2000
#11,937
National surname rank
First available Census row
Derived from a place name or direction, referring to someone who lived to the east of a settlement.
According to the 2020 US Census Bureau surname tables, roughly 2,619 Americans carry the last name Easterly. That puts it at #12,879 in the national surname ranking, appearing at a frequency of 0.76 per 100,000 people (about 1 in 130,872 residents).
This page is the full Name Census profile for the Easterly surname. You will find the Census Bureau frequency data, a multi-census history view, an ancestry and ethnicity breakdown based on self-reported demographics, the name's meaning and origin where available, and answers to the most common questions people ask about this surname.
Bearers in the US
2.6K
1 in 130,872
Census rank
#12,879
2020 decennial data
Per 100,000
0.8
Frequency rate
Recorded bearers
2.3K
rare in the US
Popularity narrative
The Census Bureau recorded 2,284 bearers of the surname Easterly in its 2020 decennial surname file. At a rate of 0.76 per 100,000 residents, it holds the 12879th position in the national surname ranking.

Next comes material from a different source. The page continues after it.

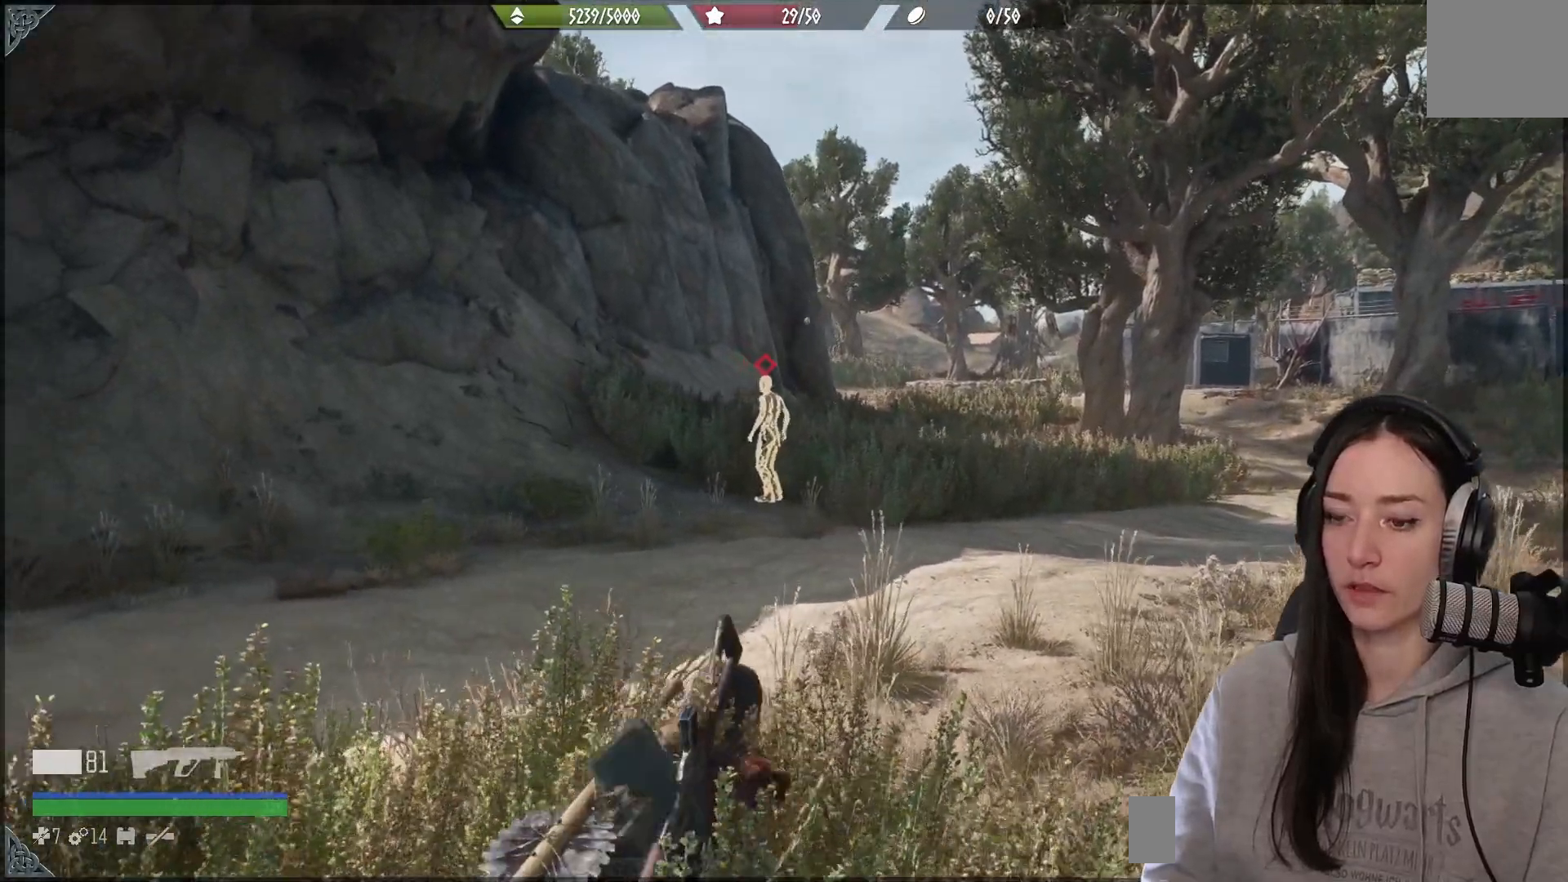
{"buttons": [], "left_stick": "up", "right_stick": "center", "events": [[50, "right_stick", "down"], [300, "right_stick", "center"]]}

Among Census respondents with the surname Easterly, the largest self-reported group is White at 82.3%. The next largest groups are Black (9.9%) and Two or More Races (4.1%).
Origin
The surname Easterly is an English locational name that originated in the Middle Ages. It derives from the word "easterly," meaning "eastern" or "towards the east." This name likely originated in a village or region located in the eastern part of England, where early bearers of the surname resided.
One of the earliest recorded instances of the name Easterly can be found in the Hundred Rolls of 1273, which documented landowners and their tenants in various counties of England. The Hundred Rolls mention a John de Esterly, who was a tenant in the county of Oxfordshire during that period.

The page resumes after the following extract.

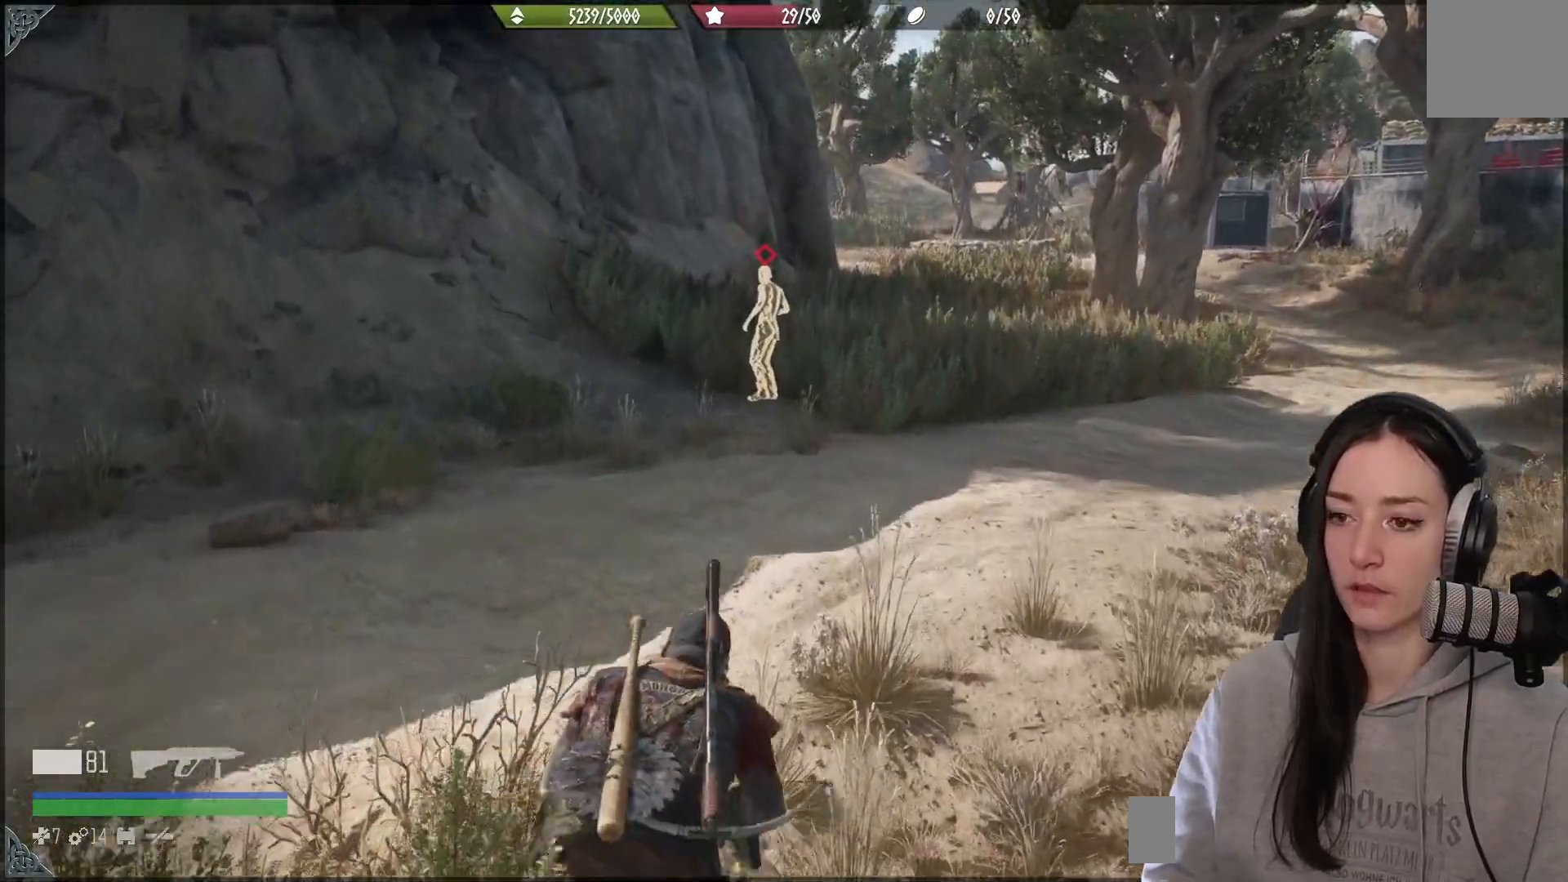
{"buttons": [], "left_stick": "up", "right_stick": "center", "events": []}
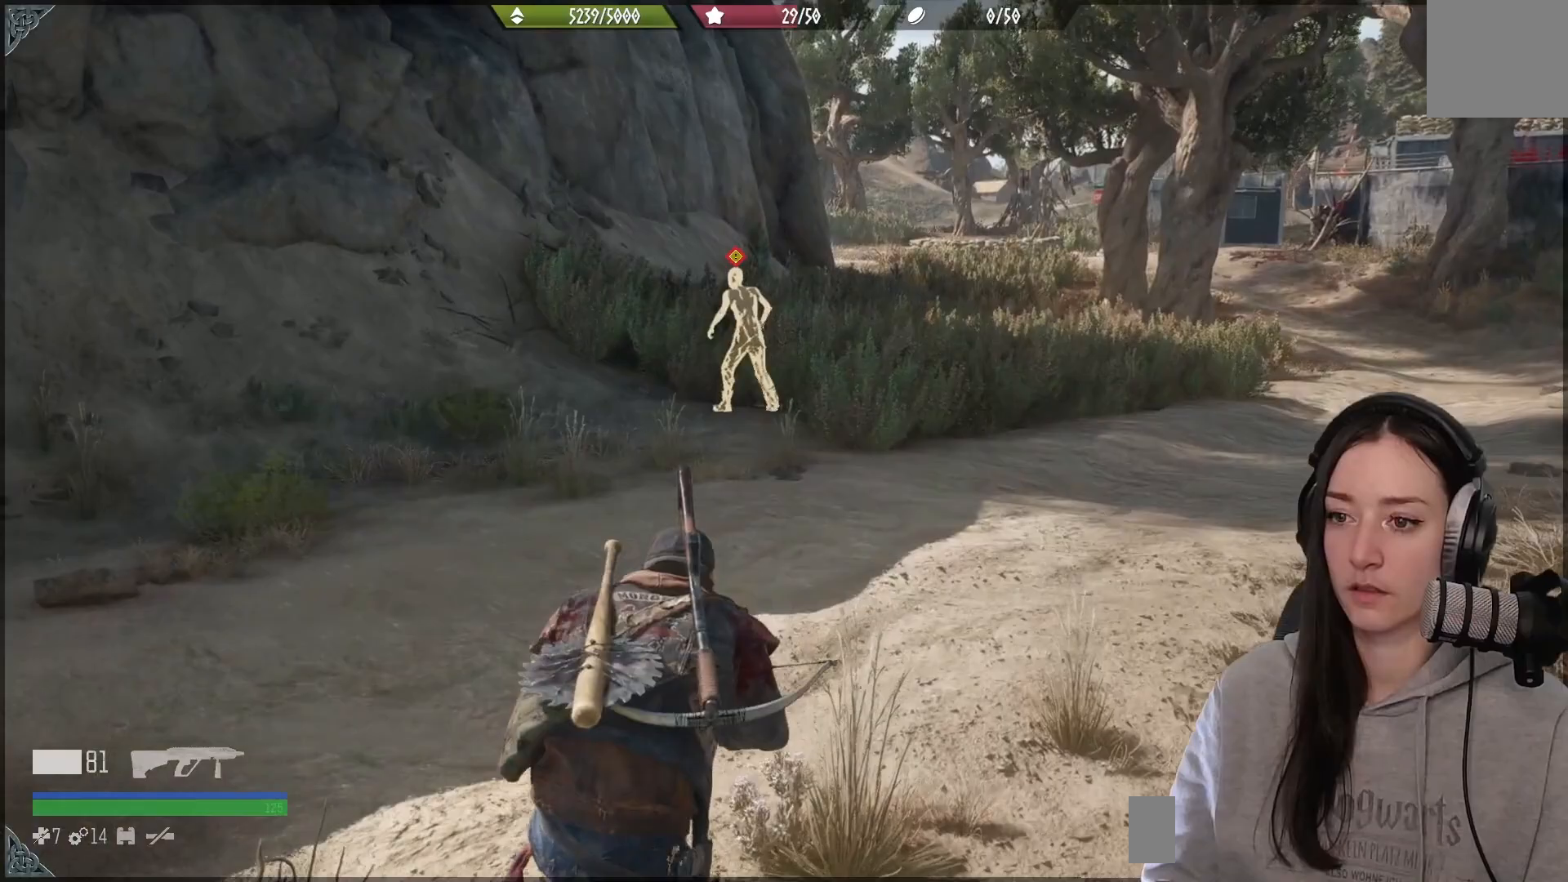
{"buttons": [], "left_stick": "up", "right_stick": "center", "events": []}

In the 14th century, the surname appeared in several historical records, including the Subsidy Rolls of 1327 and the Poll Tax Returns of 1379. These records document individuals such as William Esterly from Hertfordshire and John Esterly from Warwickshire, indicating the name's presence across different regions of England.
During the late medieval period, the surname Easterly was also associated with various place names, such as Easterly Hill in Nottinghamshire and Easterly Manor in Wiltshire. These place names likely influenced the surname's development and may have been the original locations where the name originated.
Notable individuals who bore the surname Easterly include:
1. Richard Easterly (c. 1550 - 1620), an English merchant and landowner from Sussex.
2. Elizabeth Easterly (1610 - 1685), a Puritan settler in the Massachusetts Bay Colony.
3. John Easterly (1675 - 1742), a prominent farmer and local politician in Virginia.
4. William Easterly (1720 - 1789), a British naval officer who served during the American Revolutionary War.
5. Anne Easterly (1787 - 1856), an English author and poet known for her romantic novels.
The surname Easterly has a rich history, rooted in the English countryside and reflecting the geographic origins of its earliest bearers. While its modern usage may have evolved, the name retains its connection to the eastern regions of England, where it first emerged as a locational surname during the Middle Ages.
Demographics
Among Census respondents with the surname Easterly, the largest self-reported group is White at 82.3%. The next largest groups are Black (9.9%) and Two or More Races (4.1%).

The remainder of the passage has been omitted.